Poi una ventina di anni fa la stessa Cecoslovacchia si è ulteriormente divisa in Repubblica Ceca e Slovacchia, con accordi pacifici… e sembra che siano felici così!!!

Se si pensa poi agli altri stati ex austroungarici, come la Slovenia, la Croazia, la Bosnia e l’Erzegovina, tanto contesi dalla Serbia da accendere una guerra mondiale, che fine hanno fatto…!? Sono stati costretti a unificarsi sotto il nome di JUGOSLAVIA, in un esperimento prima monarchico poi socialista, che tanto per cambiare è miseramente fallito, dando luogo necessariamente a un’altra guerra (con altri morti) per dividersi ancora e ritornare quello che dovevano essere da sempre: padroni in casa propria, come diceva Carlo Cattaneo già nel 1850, molto prima della Liga Veneta…

Se vogliamo prendere la Slovenia estesa per 20.250 km2 (poco più del Veneto con 18.400 km2) come cartina di tornasole per farci un’idea precisa di come stanno andando le cose, osserviamo che:
– fino al 1918 era sotto l’impero austroungarico (e tramava contro…)
– fino al 1941 era sotto il Regno di Jugoslavia
– fino al 1980 era sotto la dittatura di Tito (e mugugnava amaro…)
– fino al 1991 ancora sotto il despotismo socialista di Belgrado
(poi – definitivamente schifati – hanno dichiarato l’indipendenza)
– fino al 30 aprile 2004 piccoli, ma indipendenti…
– dal 1 maggio 2004 nell’Unione europea e dal 1 gennaio 2007
con l’euro (e anche loro in pieno disastro economico)

Risultato: altro deprimente fiasco…
Mille inutili tentativi di ricercare una maggior forza in qualche improvvisata unione.
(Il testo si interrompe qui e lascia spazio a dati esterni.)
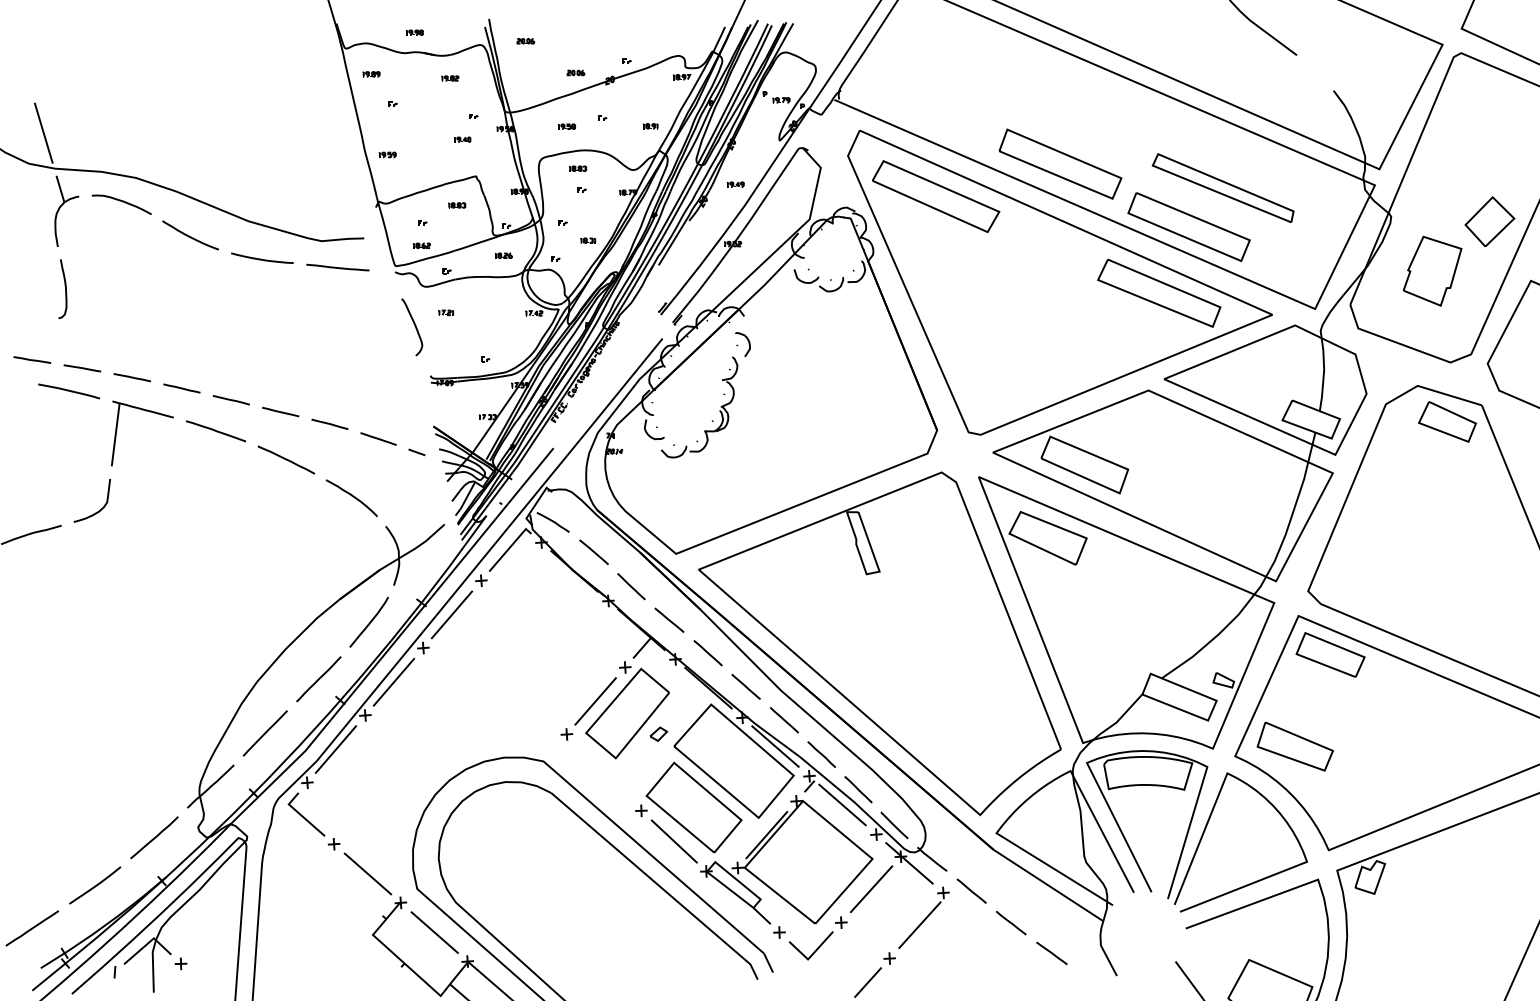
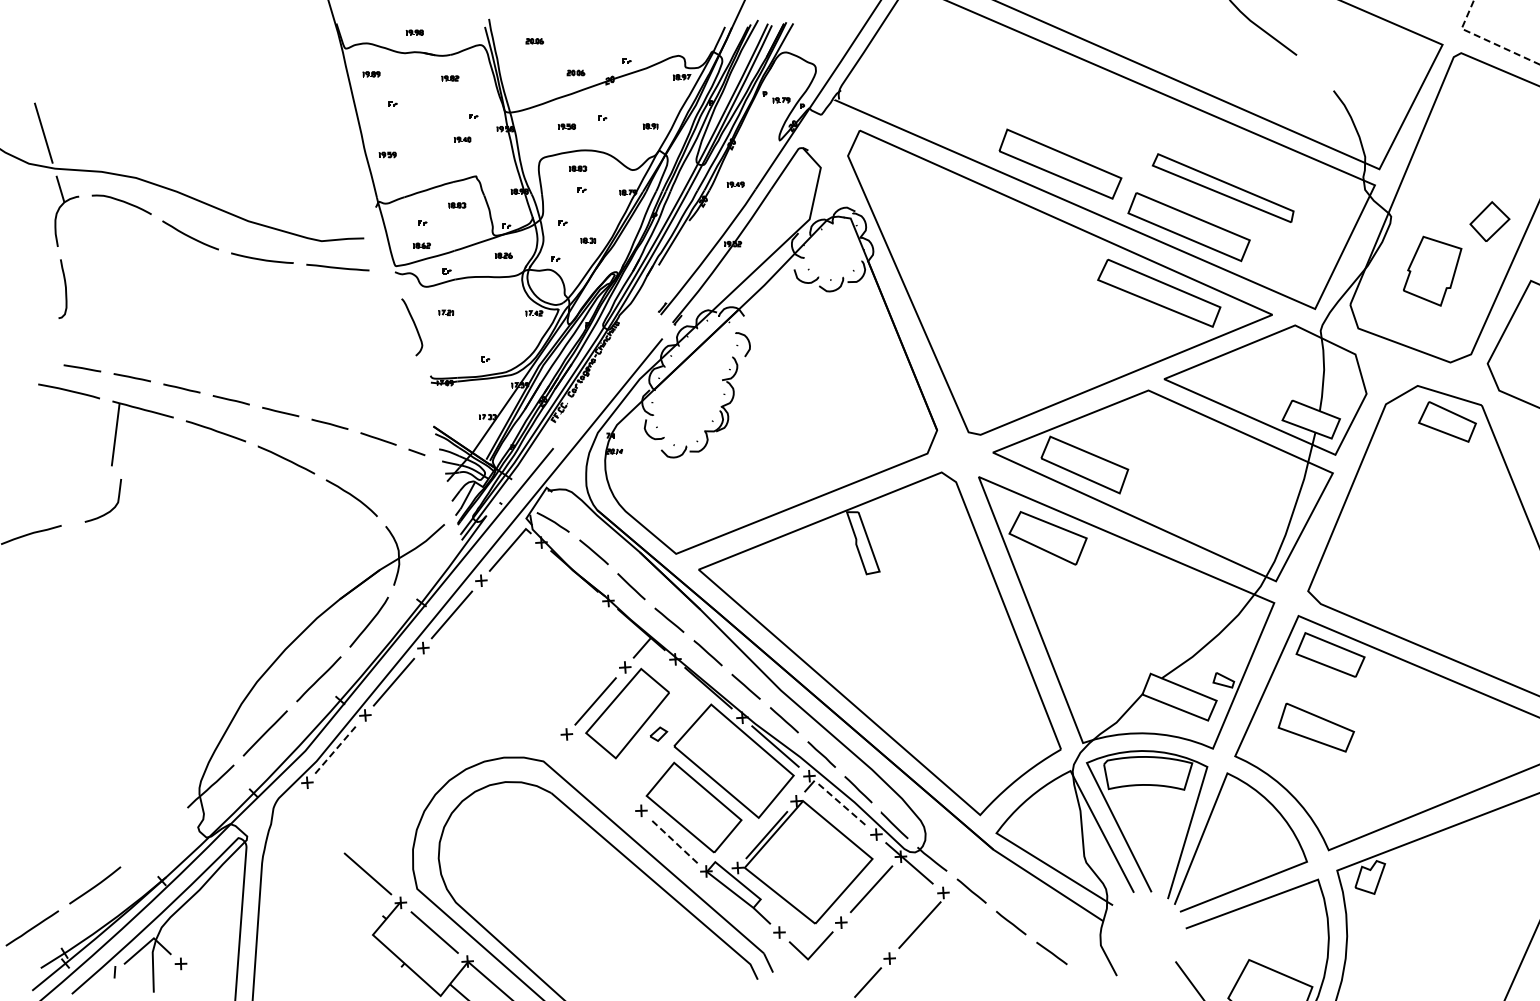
line at (1486, 39): solid -> dashed
part at (525, 41) position: (525, 41) -> (534, 41)
part at (936, 196): present -> none
part at (1489, 221) size: 52x51 px -> 42x41 px
line at (32, 359): present -> none
curve at (99, 509) position: (99, 509) -> (110, 509)
part at (1294, 746) position: (1294, 746) -> (1315, 727)
line at (335, 749): solid -> dashed
line at (842, 804): solid -> dashed
part at (313, 821): present -> none
line at (154, 837): present -> none
line at (674, 841): solid -> dashed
Da quello che ho capito (e visto personalmente…) si sono già
pentiti anche dell’Europa unita… Fa specie peraltro sapere che gli americani si siano schierati a favore del NO per l’indipendenza della Scozia. Proprio loro,
che nel 1777 avevano ottenuto, a suon di tanti morti ammazzati, l’indipendenza dalla stessa corona inglese. E non mi pare
che si siano pentiti di quella scelta… anzi!

Per non parlare dell’Irlanda, che a forza di dai e dai, nel 1921 ha ottenuto la tanto sospirata libertà e indipendenza… Vi risulta che abbiano cambiato idea, dichiarando di aver commesso un irreparabile errore? Non mi pare. Anche loro sono contenti così… Purtroppo la maggioranza degli scozzesi ha dimostrato di essere un popolo di paurosi che temono di cambiare in peggio.
Vuol dire che tutto sommato stanno bene così.
Ma allora di cosa si lamentano?

Ovviamente ci sarebbero molti altri casi storici da citare, ma mi sembra che la MORALE sia una sola: molti sono, e sono stati, i tentativi (anche alquanto forzati) di accorpare etnie, stati, popolazioni sotto un’unica bandiera, ma pochissimi sono quelli che resistono a lungo… In larga maggioranza la tendenza è quella di separarsi. E con la separazione le cose, guarda caso, non peggiorano mai, semmai migliorano, proprio come succede spesso nei matrimoni (che tra l’altro riguardano solo l’unione di due persone: figuriamoci due o più popoli).